Alle sorgenti della libertà
Fuori del Coro | n. 09-2000
Ancora una volta Giovanni Paolo II ha stupito il mondo per la sua capacità di entrare simbolicamente nel cuore stesso della vicenda umana: sul Sinai, abbandonato dalle folle e tradito da Ebrei e Musulmani che non si sono presentati all’appuntamento ecumenico tanto desiderato, il Papa ha parlato di Dio che si svela a Mosè come l’Essere in sé stesso, l’Altissimo che stabilisce la sua Alleanza con l’intera umanità suggellandola con le tavole della Legge. E da questo monte ha lanciato il suo appello alle grandi religioni monoteistiche, perché riconoscano che la pace e la concordia, il rispetto reciproco e la collaborazione nascono dal riconoscimento dell’unico Dio, Onnipotente e misericordioso, Creatore dell’universo e Signore della Storia.

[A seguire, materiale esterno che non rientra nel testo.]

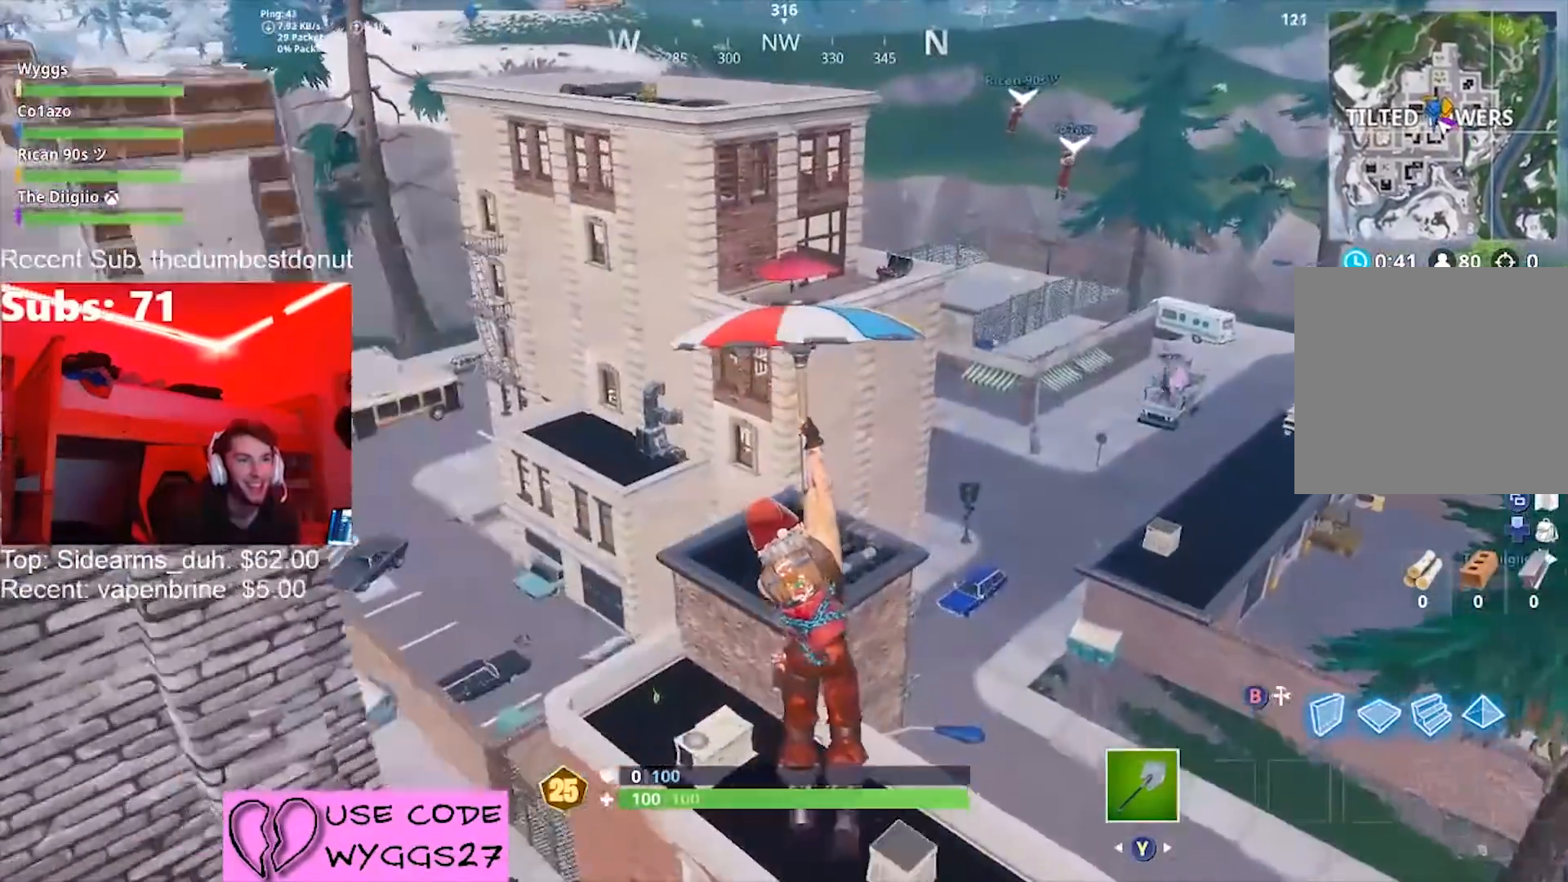
{"buttons": [], "left_stick": "up-right", "right_stick": "center", "events": [[134, "left_stick", "up-right"], [134, "right_stick", "right"], [301, "right_stick", "center"]]}
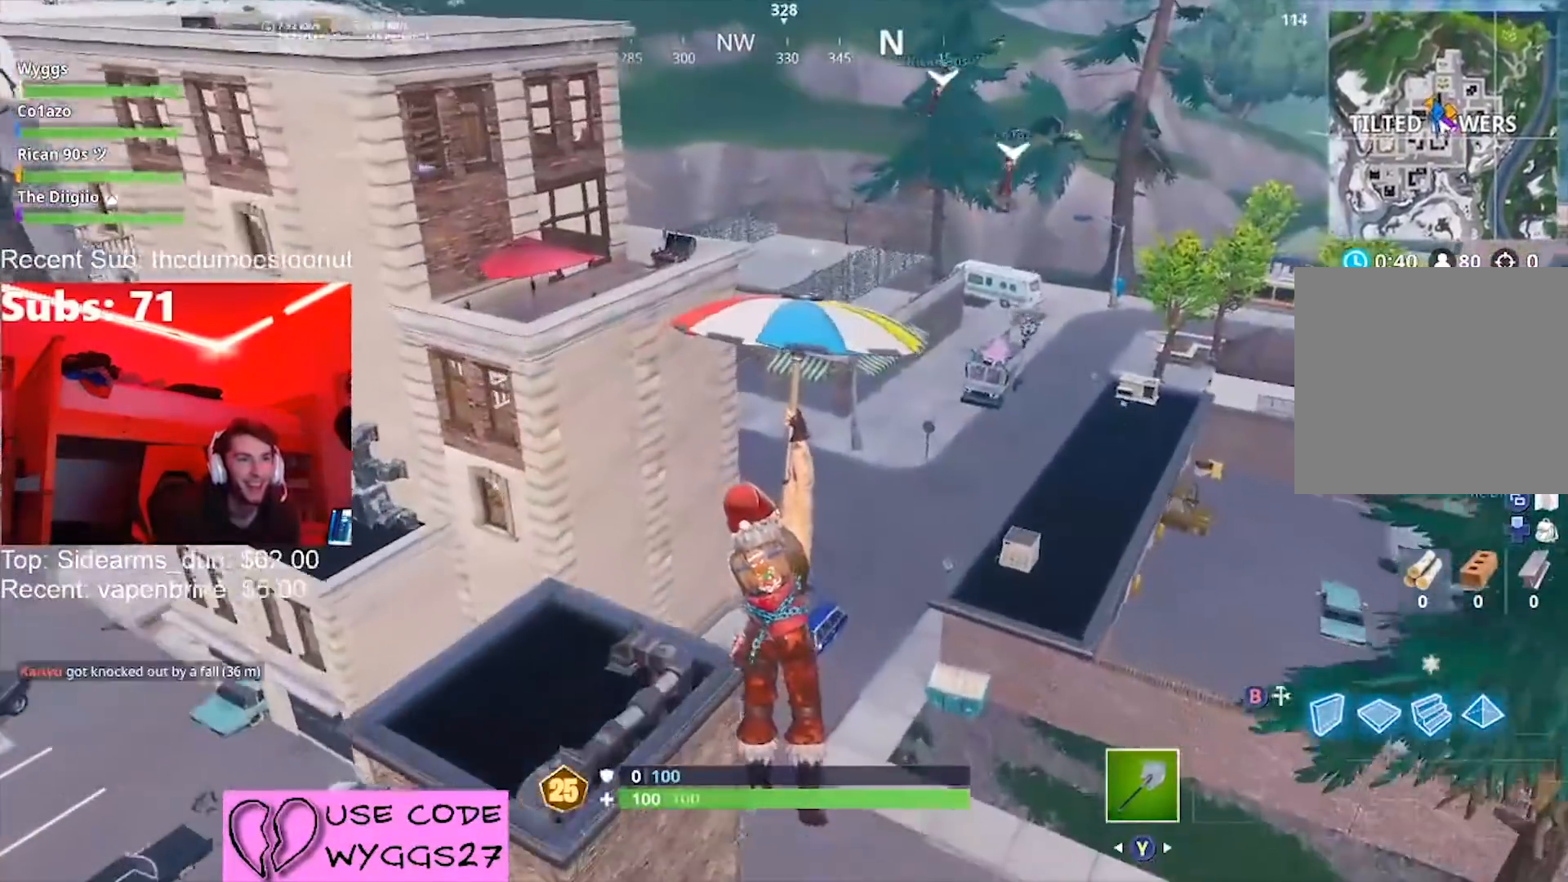
{"buttons": [], "left_stick": "up", "right_stick": "center", "events": [[167, "left_stick", "up"]]}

In questo contesto di incontro mistico, avvenuto nel deserto come luogo fisico e nel deserto di un’umanità distratta da altro, il Papa ha parlato non solo di Dio, ma ha richiamato anche la vera radice dell’essere uomini, che trova nei dieci comandamenti la prima sorgente di libertà. Infatti, ricordando che la prima moralità è già iscritta nel cuore, ha affermato che “osservare i comandamenti significa essere fedeli a Dio, ma significa anche essere fedeli a noi stessi, alla nostra autentica natura e alle nostre più profonde aspirazioni”. Con ciò il Papa ha identificato la libertà non nella possibilità di poter decidere o di perseguire qualsiasi scopo, ma nella corrispondenza alle esigenze della propria natura, che nel Decalogo trova piena formulazione.
I dieci comandamenti non sono l’imposizione di un Dio tirannico, ma sono il cardine della Legge morale universale iscritta, prima che nella pietra, nel cuore dell’uomo di ogni tempo e di ogni cultura: essi sono “le dieci parole che formano l’unica base autentica per la vita degli individui, della società, delle nazioni” ed è per questo che sono “l’unico futuro per la famiglia umana”, in quanto “salvano l’uomo dalla forza distruttiva dell’egoismo, dell’odio e della menzogna”. Con questo richiamo il Papa va al cuore della crisi odierna, radicata nel relativismo etico e nel convenzionalismo giuridico: a fronte dell’impossibilità conclamata di identificare principi morali universali e sicuri da proporre come regola di convivenza tra gli uomini, Giovanni Paolo II non ha paura di ricordare che le dieci parole date a Mosè sono una verità ontologica, che riguarda ogni individuo ed ogni popolo. Non solo il non rubare o il non uccidere (che anche ogni cultura giuridica ha fatto propri), ma ogni altro precetto dei dieci (compreso il non avrai altro Dio al di fuori di me o il ricordati di santificare le feste, che appartengono alla dimensione religiosa dell’esistenza).
Così quanto abbiamo imparato da piccoli come consegna del catechismo assume lo spessore di una verità cosmica: la vera legge della libertà è la libertà di amare e di scegliere il bene nelle diverse circostanze. Ciò si radica nell’esperienza religiosa che, lungi dall’essere elemento di divisione, è il primo fattore di unità tra tradizioni diverse che ricordano all’uomo che non si è fatto da sé, ma dipende dal suo Creatore. Il senso ultimo dell’obbedienza alla Legge è, infatti, l’amorosa adesione alla presenza di Dio nell’esistenza. È quanto ha vissuto Mosè, accogliendo i comandamenti come segno di appartenenza al Mistero e sperimentando che la sorgente del bene non è una prescrizione legalistica, ma la compagnia fedele di Dio che si coinvolge con l’umanità traducendo in parola scritta la Legge presente nell’intimo della coscienza creaturale.
Sapranno gli uomini d’oggi ricordare i comandamenti e metterli in pratica? La sfida è decisiva: la civiltà è nata dal Decalogo accolto nella sua interezza, e non ci sarà libertà senza un serio confronto con le parole del Sinai.